Rakesh wondered bleakly just how far Csi wanted to twist the knife. He contemplated deserting the scape to step across the light years in a manner of his own choosing: something involving a stroll across soft grass on a warm day.
The water was pitch-black now. He had gulped air instinctively before submerging, but just how long that lungful would last was entirely in Csi’s hands. A mild unpleasantness at the back of his mind was becoming an insistent choking feeling, and his ears were aching from the pressure. He probably could have untangled himself from the chain and made it back to the surface before losing consciousness, but there was no point remaining in the scape at all unless he played along with the scenario, right to the end.
A smudge of silver light appeared beneath him, and Rakesh used what strength he had to swim, or at least steer his fall, toward it. As it grew closer, he suffered a dizzying shift of scale; what had seemed like a small glowing benthic creature was a patch of sea floor twenty or thirty meters wide, strewn with scores of individual white lights.
He put out his arms as he struck the bottom, jarring his elbows and shoulders, burying his face in sticky mud. He rolled upright, sitting on his haunches, amazed that he still had any strength left. There was a hammering at his throat imploring him to inhale, but he wasn’t going to breathe water and pull down the curtain prematurely.
As the silt around him settled Rakesh rose to his feet. The white lights scattered across the sea floor were piles of bones. Some were more or less whole human skeletons, others were jumbled assortments of parts. Some bacterial infestation had rendered them all phosphorescent as they decayed.
He must have begun to vocalize something, because he found salt water suddenly burning his nostrils and palate, as if he’d taken a heedless preparatory breath. He rapidly forgot whatever curse he’d been aiming at Csi, and fought desperately to get the water into his stomach instead of his lungs.
As he forced down the mouthful of brine, he felt something hard and smooth under his tongue. He clamped his hand to his mouth and managed to expel the thing without admitting any more water. He didn’t need to hold it up to the ghost light to know what it was; his fingertips told him. It was the glass key that Lahl had given him.
And here it opened. What?
Rakesh crouched down and groped through the mud. What had Csi planted? A treasure chest? That might be worth searching for, so long as it contained an oxygen tank and not a pile of worthless coins.
He rose to his feet again and looked around at the graveyard of failed divers. If there was any logic to this macabre metaphor, surely some of them had come close to the prize, even if they’d been unable to unlock it.
Blood was pounding in his ears. Overlaid on a random scatter of remains, there seemed to be a group concentrated on a spot about fifteen meters away.
Rakesh slogged his way toward the hillock of bones. It would have been nice to have Parantham’s help at this point, but she seemed to have landed elsewhere, or been shunted right out of his version of the scenario.

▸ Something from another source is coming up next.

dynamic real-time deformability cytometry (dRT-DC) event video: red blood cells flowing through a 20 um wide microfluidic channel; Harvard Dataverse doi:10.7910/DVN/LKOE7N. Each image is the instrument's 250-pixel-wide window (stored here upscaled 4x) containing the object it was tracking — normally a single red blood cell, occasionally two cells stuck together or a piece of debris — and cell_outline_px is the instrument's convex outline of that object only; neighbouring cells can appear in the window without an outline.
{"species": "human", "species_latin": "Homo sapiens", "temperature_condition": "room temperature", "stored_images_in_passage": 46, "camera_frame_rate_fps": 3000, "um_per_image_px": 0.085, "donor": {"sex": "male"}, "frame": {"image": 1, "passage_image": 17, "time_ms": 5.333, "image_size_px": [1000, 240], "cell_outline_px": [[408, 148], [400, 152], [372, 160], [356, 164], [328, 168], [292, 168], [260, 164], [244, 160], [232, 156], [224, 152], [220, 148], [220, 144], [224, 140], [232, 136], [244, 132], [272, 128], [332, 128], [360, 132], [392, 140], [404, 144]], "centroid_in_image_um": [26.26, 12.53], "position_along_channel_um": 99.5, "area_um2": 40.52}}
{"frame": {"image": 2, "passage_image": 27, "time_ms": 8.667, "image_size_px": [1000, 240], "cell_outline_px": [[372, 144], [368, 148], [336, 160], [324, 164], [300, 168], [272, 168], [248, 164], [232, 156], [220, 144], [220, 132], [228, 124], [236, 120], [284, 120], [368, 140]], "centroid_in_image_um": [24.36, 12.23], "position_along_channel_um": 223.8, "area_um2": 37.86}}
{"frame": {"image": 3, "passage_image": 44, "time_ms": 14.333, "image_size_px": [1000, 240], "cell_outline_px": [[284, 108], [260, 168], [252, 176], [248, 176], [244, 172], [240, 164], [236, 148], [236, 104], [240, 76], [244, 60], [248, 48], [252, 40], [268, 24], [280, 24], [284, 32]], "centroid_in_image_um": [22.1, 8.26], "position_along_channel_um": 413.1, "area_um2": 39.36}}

As he waded in among the ribs and tibias, he felt a pang of desolation. What were these corpses to Csi? Hopes? Friendships? After nearly twice as long in the node as Rakesh, Csi was still stranded.

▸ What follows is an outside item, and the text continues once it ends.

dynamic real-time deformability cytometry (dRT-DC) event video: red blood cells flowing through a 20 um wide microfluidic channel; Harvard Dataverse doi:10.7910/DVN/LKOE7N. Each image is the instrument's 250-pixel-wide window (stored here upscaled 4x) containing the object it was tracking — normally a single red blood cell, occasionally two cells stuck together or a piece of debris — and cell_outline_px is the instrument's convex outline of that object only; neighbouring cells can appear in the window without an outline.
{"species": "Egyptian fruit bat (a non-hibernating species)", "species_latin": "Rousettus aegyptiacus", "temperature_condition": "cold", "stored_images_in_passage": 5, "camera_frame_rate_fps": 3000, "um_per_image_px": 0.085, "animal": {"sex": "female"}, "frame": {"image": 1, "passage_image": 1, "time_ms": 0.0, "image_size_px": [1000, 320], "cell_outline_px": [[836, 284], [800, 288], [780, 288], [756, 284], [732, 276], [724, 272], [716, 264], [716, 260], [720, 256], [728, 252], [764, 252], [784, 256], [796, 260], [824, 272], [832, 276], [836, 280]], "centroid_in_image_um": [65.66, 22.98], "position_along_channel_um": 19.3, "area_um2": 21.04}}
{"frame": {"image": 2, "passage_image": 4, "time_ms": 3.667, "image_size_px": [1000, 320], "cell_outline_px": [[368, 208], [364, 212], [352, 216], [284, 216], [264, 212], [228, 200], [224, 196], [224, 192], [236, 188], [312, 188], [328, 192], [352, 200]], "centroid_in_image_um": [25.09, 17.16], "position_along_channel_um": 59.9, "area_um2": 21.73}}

Without leaving the scape, Rakesh spawned an insentient messenger who’d visit Csi after a week had passed and hand him a copy of the key. For all the scorn and derision he’d heaped upon the sirens’ call, there was a chance that after a few days’ reflection Csi might change his mind and decide to follow them.

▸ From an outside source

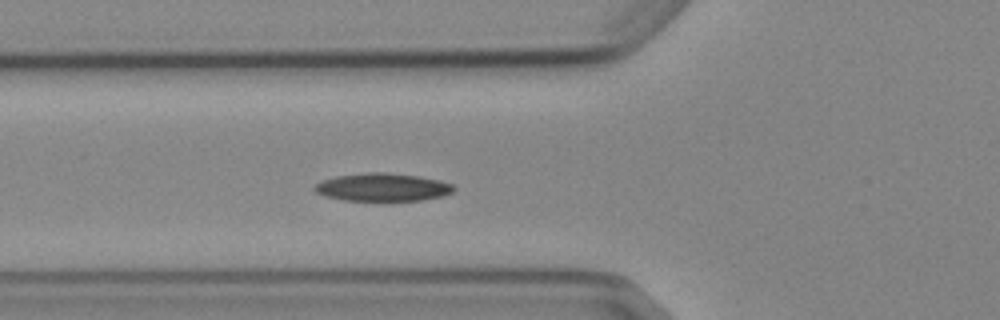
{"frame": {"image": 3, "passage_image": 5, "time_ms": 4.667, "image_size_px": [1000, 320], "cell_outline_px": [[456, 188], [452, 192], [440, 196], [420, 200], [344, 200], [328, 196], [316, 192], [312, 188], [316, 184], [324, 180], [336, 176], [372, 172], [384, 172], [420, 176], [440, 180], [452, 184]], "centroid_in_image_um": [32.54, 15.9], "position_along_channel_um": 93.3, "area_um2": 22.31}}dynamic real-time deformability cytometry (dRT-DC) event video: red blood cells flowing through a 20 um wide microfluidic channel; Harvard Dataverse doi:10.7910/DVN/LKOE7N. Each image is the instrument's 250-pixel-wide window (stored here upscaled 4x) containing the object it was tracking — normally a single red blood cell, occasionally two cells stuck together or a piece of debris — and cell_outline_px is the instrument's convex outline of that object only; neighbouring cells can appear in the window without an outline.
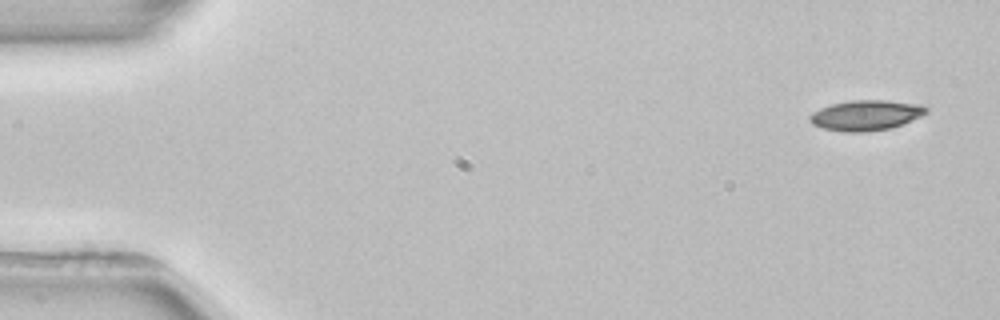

His conscience salved, Rakesh put aside his squeamishness and dived into the graveyard of travelers’ ambitions. His skull was bursting, but he was determined to find the tin box with the treasure map, or whatever Csi’s wry punchline was, before he surrendered consciousness.
His fingers hit metal. Jubilantly, he moved his hands apart to try to span the edges, but the surface just went on and on. The treasure chest was more like a vault, at least a few meters wide.